6 Gedanken zu „Bundesliga: Hertha BSC vs. RB Leipzig 2:6“

  1. Nach Sicht der TV Bilder (die ARD hat ein Foul gesehen) denke ich, kein Foul geht in Ordnung. Das Bein von Werner ist zwar ziemlich hoch, aber er spielt den Ball, sein Gegner nicht. Keine klare Fehlentscheidung, also nichts für den VAR

  2. Ja das tat gut gestern in Berlin…bestes Wetter – super Spiel mit dem Glück des tüchtigen in der Anfangsphase…ich hoffe das die Mannschaft zusammengehalten wird, denn das sah gestern schon wieder sehr gut aus – wenn man da noch mehr Konstanz rein bekommt, können wir uns auf nächste Saison sehr freuen. Schade das wir jetzt den Bayern noch die Daumen drücken müssen, damit wir nicht in die EL Quali müssen, aber irgendwas ist ja immer…

  3. Das ist ja mal richtig stark mit den Lichtblicken!
    Wüsste auch nicht, wen man da raus nehmen sollte.
    Vorne fehlte Forsberg, Sabitzer, Bruma und Poulsen und doch haben sich die 3 sowas von eingespielt. Schade, daß man Lookman nicht behalten kann.
    Die Abwehr war vom Alter 21-18-19-20 – unfassbar wie sich die Jungs entwickelt haben. Klar da sind auch mal ein paar Fehler dabei, aber die Richtung passt. Und Konny macht als RV genau das, wie man ein RV sehen will. Schon verrückt, wenn man bedenkt, das er als DMF kam und nun hinten rechts spielt.

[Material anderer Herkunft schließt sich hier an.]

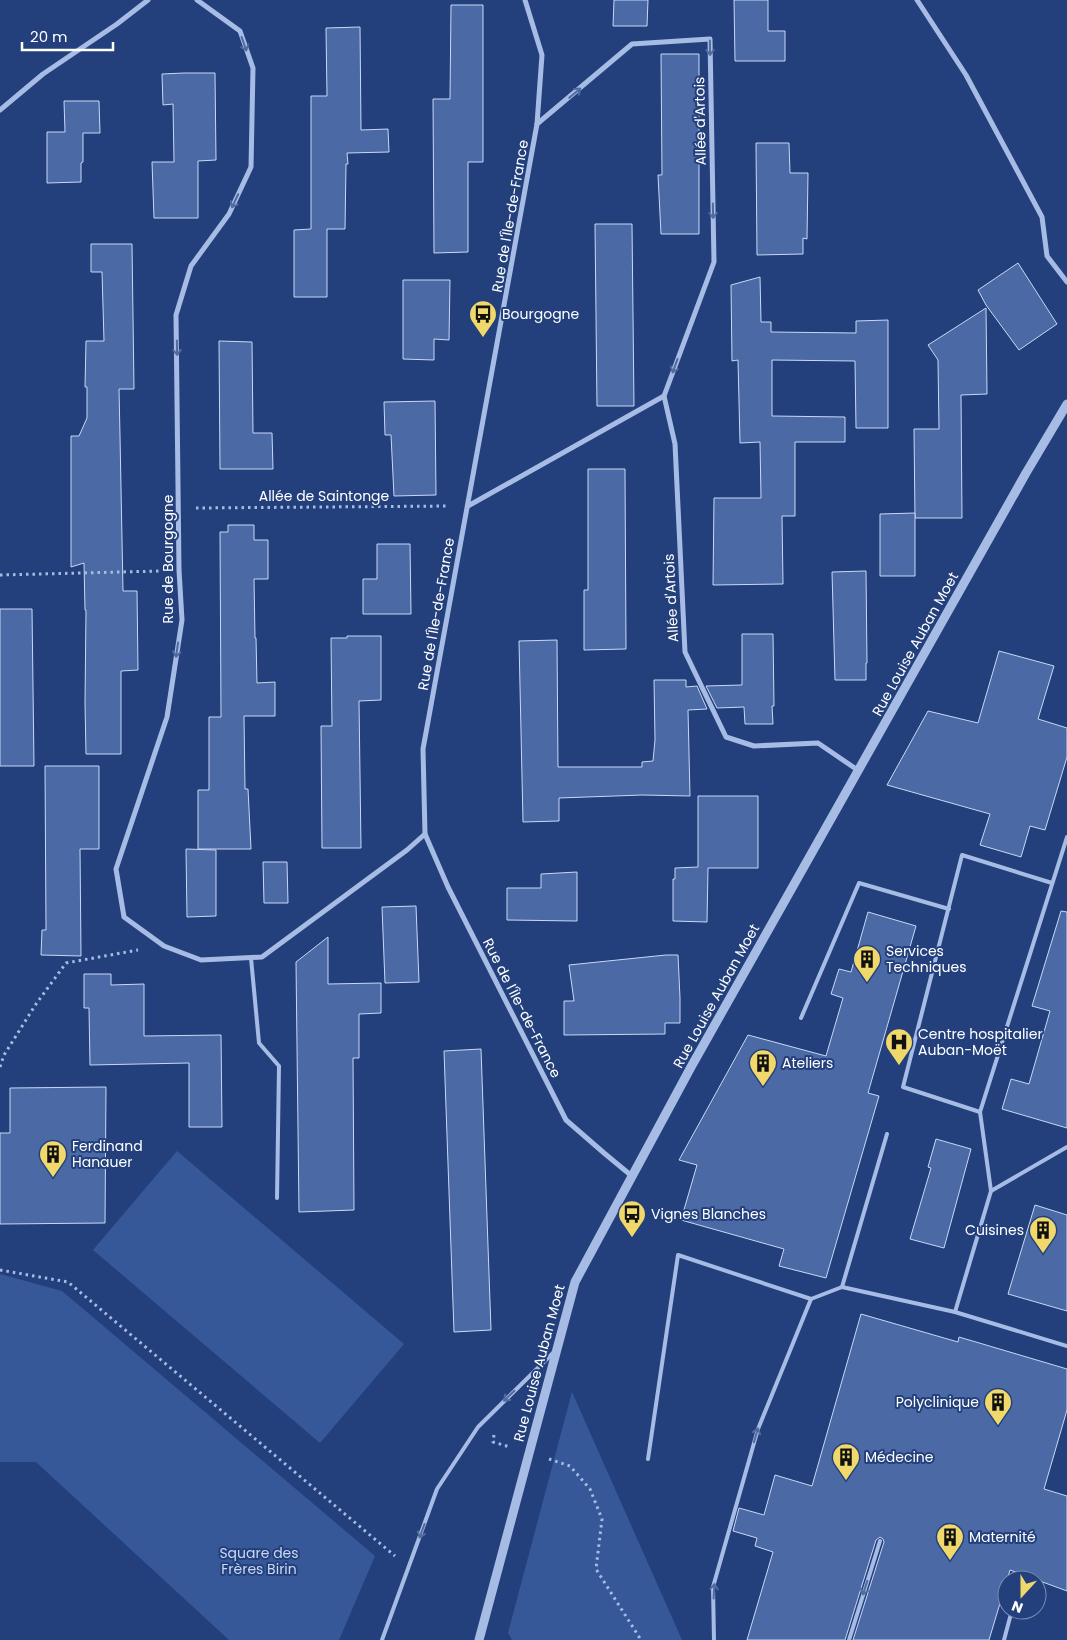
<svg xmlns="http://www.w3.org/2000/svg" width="1067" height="1640" font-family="Poppins,sans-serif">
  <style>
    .green { fill: #365899 }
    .building { fill: #4b69a4; stroke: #c9d8f4 }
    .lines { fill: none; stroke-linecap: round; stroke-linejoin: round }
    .path { stroke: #a7bce5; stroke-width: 3; stroke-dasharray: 2.5 4; stroke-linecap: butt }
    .service { stroke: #a7bce5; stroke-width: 4 }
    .minor { stroke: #a7bce5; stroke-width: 5 }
    .tertiary { stroke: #a7bce5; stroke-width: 9 }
    .oneway { stroke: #516ba1 }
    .labels { text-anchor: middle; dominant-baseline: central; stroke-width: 4; stroke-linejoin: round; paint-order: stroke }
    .street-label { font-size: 14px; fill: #fff; stroke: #23407c }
    .poi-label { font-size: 14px; fill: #fff; stroke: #23407c; text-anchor: start }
    .park-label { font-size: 14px; fill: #c9d8f4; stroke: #23407c }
  </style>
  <rect width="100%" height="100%" fill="#23407c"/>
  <g class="green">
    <path d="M177,1151L404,1344L320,1443L93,1250Z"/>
    <path d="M0,1274L62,1291L375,1556L339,1640H229L36,1462H0Z"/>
    <path d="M572,1392L682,1640H512L508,1633Z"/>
  </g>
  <g class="building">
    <path d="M614,0H648L647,26H613Z"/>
    <path d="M734,0H768V31H785V61H735Z"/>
    <path d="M451,5H483V162H468V252L434,253L433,99H450Z"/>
    <path d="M360,27L361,130L388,129L389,152L347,153L348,164H346L345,229H327V297H294V230L311,229V96H327L326,28Z"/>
    <path d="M661,54H699V234H661L658,175H662Z"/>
    <path d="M184,73H215L216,160L198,161V218H154L152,162H174L173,104L163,105L162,74Z"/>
    <path d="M64,101H99L100,133H83V162L81,163V182L47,183V132H65Z"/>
    <path d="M756,143H789L790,173H808L807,239L803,238V254L757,255Z"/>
    <path d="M595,224H632L634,406H597Z"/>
    <path d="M91,244H132L134,389H119L120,436L123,591H137L138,670L121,671V754H86L85,703L86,610H85L84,563L71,567V436H79L87,418V387H85L86,341H104L102,272H91Z"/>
    <path d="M1018,263L1057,324L1019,350L986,305L978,290Z"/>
    <path d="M760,277L761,322H771V332L856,333V321L888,320V428H856L855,361L772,360V416L845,417V442H795V516H782L783,584L713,585L714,498H761L760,442L740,443L738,360L732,361L731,285Z"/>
    <path d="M403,280H450L449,340L434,339V360L403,359Z"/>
    <path d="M986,308L987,394L961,395L962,518H915L914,429H939L938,360L928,345Z"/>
    <path d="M219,341L252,342L253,433H272L273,469H220Z"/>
    <path d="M435,401L436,495L394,496L391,435H385L384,402Z"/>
    <path d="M588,469H625L626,649L584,650V590H588Z"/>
    <path d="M915,513V576H880V514Z"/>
    <path d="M228,525H254V540H268V579H254L255,638H256L257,683L275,682V716H244L245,789H248L251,849H198V790H209V717H221L220,532H228Z"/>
    <path d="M377,544H410L411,614H363V579H377Z"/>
    <path d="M866,571L867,663H866V680H835L832,572Z"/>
    <path d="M0,609H32L34,766H0Z"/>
    <path d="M742,634H773L774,706H772L773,724H745L744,707L717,708L706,686L742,685Z"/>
    <path d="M347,636H381V700L359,701L361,848H322L321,726H332L331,638H347Z"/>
    <path d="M557,640L558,767H642V762L653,761L655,740L654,680H686V687L697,686L707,709L688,710L690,796L642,795L559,798V821L523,822L519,641Z"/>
    <path d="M999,651L1054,666L1038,719L1067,728V757L1045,830L1030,826L1021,857L980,845L990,814L887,785L928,711L978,723Z"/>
    <path d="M45,766H99V849H80L81,956L41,955L42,930H46Z"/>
    <path d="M698,796H758V868H708L707,922L673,921V879H675V868L698,867Z"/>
    <path d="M186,849L216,850V916L187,917Z"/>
    <path d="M263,862H287L288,903H264Z"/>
    <path d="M577,872V921L507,920V888H541V874Z"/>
    <path d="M416,906L419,982L385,983L382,907Z"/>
    <path d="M1061,911L1067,912V1128L1002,1109L1011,1079L1029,1084L1050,1011L1032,1006Z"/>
    <path d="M868,912L916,926L868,1093L879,1096L826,1278L779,1266L784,1249L681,1220L697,1165L679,1160L748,1035L826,1056L843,998L831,994L839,969L851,972Z"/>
    <path d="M328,937V984L381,983V1013L359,1014V1058H353L354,1210L299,1212L296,962Z"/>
    <path d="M666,955H678L680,998V1023H665V1034L564,1035V1001H574L569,965Z"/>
    <path d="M84,974H111V985L144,984V1036L221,1035L222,1127H189V1063L90,1065L89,1008H84Z"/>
    <path d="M481,1049L491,1330L454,1332L444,1051Z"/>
    <path d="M106,1087L105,1223L0,1224V1133H10V1088Z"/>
    <path d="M936,1139L971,1149L944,1248L910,1239L931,1168L928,1167Z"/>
    <path d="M1035,1205L1067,1215V1311L1008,1294Z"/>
    <path d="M861,1314L958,1342L959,1337L1067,1369V1410L1044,1489L1067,1496V1591L1010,1570L989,1640H853L884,1542L883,1539L880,1537L876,1540L845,1640H747L773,1552L755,1546L757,1538L733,1531L739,1508L764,1515L775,1475L812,1486Z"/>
  </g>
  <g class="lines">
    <g class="path">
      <path d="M196,508L449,506"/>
      <path d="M0,575L161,571"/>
      <path d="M0,1067L4,1055L36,1004L66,963L138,950"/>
      <path d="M0,1270L68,1282L395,1556"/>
      <path d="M494,1435L493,1442L510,1447"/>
      <path d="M549,1459L570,1466L590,1489L602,1519L596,1569L641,1640"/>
    </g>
    <g class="service">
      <path d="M251,958L259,1043L279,1066L277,1198"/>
      <path d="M801,1018L859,883L949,909"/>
      <path d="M980,1112L903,1087L962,855L1052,883"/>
      <path d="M991,1191L1067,1147"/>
      <path d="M842,1287L887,1134"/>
      <path d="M955,1312L991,1191L980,1112L1067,837"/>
      <path d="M648,1459L678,1255L811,1299L842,1287L955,1312L1067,1346"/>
      <path d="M382,1640L437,1489L478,1427L553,1353"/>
      <path d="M714,1640L713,1587L758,1429L811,1299"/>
      <path d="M849,1640L880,1541"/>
      <path d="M1004,1640L1012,1610"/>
    </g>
    <g class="minor">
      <path d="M197,0L240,31L253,68L251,167L229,214L191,266L176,315L179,570L182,620L167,717L116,869L124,917L164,946L201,960L262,957L407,850L425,834"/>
      <path d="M525,0L542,55L537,124L423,749L425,834L448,887L566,1120L604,1153L633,1177"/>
      <path d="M917,0L966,75L1042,217L1047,256L1067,282"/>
      <path d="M0,110L43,74L117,24L148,0"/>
      <path d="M537,124L632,44L710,39L714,262L664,396L675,444L685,652L726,737L754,746L818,743L859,771"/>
      <path d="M468,506L664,396"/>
    </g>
    <path class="tertiary" d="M479,1640L575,1282L691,1067L1026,473L1067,404"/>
  </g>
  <defs><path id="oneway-shaft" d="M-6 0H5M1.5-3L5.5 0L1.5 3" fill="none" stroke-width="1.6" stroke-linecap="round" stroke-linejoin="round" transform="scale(1.25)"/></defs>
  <g class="oneway">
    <use href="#oneway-shaft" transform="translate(244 44) rotate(71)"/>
    <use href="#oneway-shaft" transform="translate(710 48) rotate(89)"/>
    <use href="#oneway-shaft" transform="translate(575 93) rotate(-40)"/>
    <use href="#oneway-shaft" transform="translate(235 201) rotate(115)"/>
    <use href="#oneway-shaft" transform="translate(713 211) rotate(89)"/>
    <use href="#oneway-shaft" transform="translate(177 348) rotate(89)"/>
    <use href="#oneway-shaft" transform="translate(675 366) rotate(110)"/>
    <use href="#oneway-shaft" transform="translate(177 650) rotate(98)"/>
    <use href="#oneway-shaft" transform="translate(509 1396) rotate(136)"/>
    <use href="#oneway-shaft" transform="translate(756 1435) rotate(-74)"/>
    <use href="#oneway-shaft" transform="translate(422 1531) rotate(110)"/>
    <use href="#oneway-shaft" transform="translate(865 1588) rotate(108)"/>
    <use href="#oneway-shaft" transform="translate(714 1591) rotate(-87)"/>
  </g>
  <defs>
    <g id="bus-pin" transform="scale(1.4375)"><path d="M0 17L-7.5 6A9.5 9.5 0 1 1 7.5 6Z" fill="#f0d96a" stroke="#23407c"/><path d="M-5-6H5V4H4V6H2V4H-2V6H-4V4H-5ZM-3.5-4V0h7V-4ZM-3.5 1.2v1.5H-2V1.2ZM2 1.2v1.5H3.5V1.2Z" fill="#111"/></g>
    <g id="building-pin" transform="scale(1.4375)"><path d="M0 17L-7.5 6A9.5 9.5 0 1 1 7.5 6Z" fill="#f0d96a" stroke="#23407c"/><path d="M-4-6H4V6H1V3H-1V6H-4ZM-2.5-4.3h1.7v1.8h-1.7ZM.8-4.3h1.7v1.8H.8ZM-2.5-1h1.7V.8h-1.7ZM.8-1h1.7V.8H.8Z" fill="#111"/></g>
    <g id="hospital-pin" transform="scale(1.4375)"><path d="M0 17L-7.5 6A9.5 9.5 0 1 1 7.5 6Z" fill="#f0d96a" stroke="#23407c"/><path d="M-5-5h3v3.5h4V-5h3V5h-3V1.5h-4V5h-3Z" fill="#111"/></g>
  </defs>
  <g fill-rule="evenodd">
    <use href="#bus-pin" x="483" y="314"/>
    <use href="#building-pin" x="867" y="959"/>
    <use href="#hospital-pin" x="899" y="1042"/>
    <use href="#building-pin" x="763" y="1063"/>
    <use href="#building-pin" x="53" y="1154"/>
    <use href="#bus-pin" x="632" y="1214"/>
    <use href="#building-pin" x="1043" y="1230"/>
    <use href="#building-pin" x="998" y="1402"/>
    <use href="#building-pin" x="846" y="1457"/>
    <use href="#building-pin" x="950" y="1537"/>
  </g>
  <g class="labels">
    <g class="street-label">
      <text transform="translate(700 121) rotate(-91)">Allée d'Artois</text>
      <text transform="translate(510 216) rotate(-80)">Rue de l'Île-de-France</text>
      <text x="324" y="496">Allée de Saintonge</text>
      <text transform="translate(168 559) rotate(-90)">Rue de Bourgogne</text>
      <text transform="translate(671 598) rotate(-93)">Allée d'Artois</text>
      <text transform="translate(436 614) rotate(-80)">Rue de l'Île-de-France</text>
      <text transform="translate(915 644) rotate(-61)">Rue Louise Auban Moet</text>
      <text transform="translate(716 996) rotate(-61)">Rue Louise Auban Moet</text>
      <text transform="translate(522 1008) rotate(63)">Rue de l'Île-de-France</text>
      <text transform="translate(539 1363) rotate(-75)">Rue Louise Auban Moet</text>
    </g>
    <g class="poi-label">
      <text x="502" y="314">Bourgogne</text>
      <text x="886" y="951">Services<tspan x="886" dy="16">Techniques</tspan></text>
      <text x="918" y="1034">Centre hospitalier<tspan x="918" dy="16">Auban-Moët</tspan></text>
      <text x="782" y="1063">Ateliers</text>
      <text x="72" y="1146">Ferdinand<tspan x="72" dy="16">Hanauer</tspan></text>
      <text x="651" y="1214">Vignes Blanches</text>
      <text x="1024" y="1230" text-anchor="end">Cuisines</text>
      <text x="979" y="1402" text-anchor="end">Polyclinique</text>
      <text x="865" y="1457">Médecine</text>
      <text x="969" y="1537">Maternité</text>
    </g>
    <g class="park-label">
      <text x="259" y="1553">Square des<tspan x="259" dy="16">Frères Birin</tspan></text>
    </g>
  </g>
  <g transform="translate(1022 1595) rotate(201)"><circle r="24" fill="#23407c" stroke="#7b8cb0"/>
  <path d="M0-4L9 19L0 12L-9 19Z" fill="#f0d96a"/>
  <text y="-8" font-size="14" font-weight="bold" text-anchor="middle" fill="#ffffff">N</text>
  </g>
  <path d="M22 42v8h91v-8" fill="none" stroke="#ffffff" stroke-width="2.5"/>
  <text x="30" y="42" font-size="15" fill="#ffffff" stroke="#23407c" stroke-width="4" paint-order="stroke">20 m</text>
</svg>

    Danke für den Lacher bei RB 6

    RB 8
    ich verstehe es auch nicht, wie man sich da so abarbeiten kann. Vielleicht war es gestern noch das rausschinden für den Elfer, wer weiß.
    Was bei der Auswechslung rund um mich da abging, lässt mich schlechte Dinge ahnen für den #KaiseRBall heute. An Selkes Stelle, hätte ich aua. ;-)

    RB 10
    war ein sehr schönes Erlebnis im Stadion und dann draussen als die Herthafans entgegenkamen und „Endlich 2. Liga“ gemeinsam gesungen wurde. (Wenn Du willst, kannst Du für RB-live, meinen Clip bei Twitter nehmen)

    RB 12
    schon lustig, wie Domme und Naby die Ufta anstimmen, aber Kaiser ihn immer sagen musste, was kommt, sprich sein deutsch ist nach Salzburg und Leipzig in 3/4 Jahren nicht so dolle ;-)

    RB 13
    stimmt nicht so ganz. Bei Sky sieht man, wie Hasenhüttl und der Staff sowie Rangnick ein Gruppenfoto machen. Und Lachen.
    Fand den Artikel bei RB-live sehr grenzwertig, was man da verspekulierte.

    RB 14
    100% auf den Punkt gebracht

    Jablonski hat schon gut geleitet und darf wieder kommen. Die Werner-Szene war schon seltsam. MMn hätte Timo den Ball ins Aus spielen sollen. Aber was weiterspielen war schon regulär.
    Beim 1:1 hätte ich eher gedacht, das der VAR zum Einsatz kommt bzw Jablonski sich die Szene nochmals anschaut. Das war schon grenzwertig wie sich Ibisevic da den Vorteil holt gegen Konate.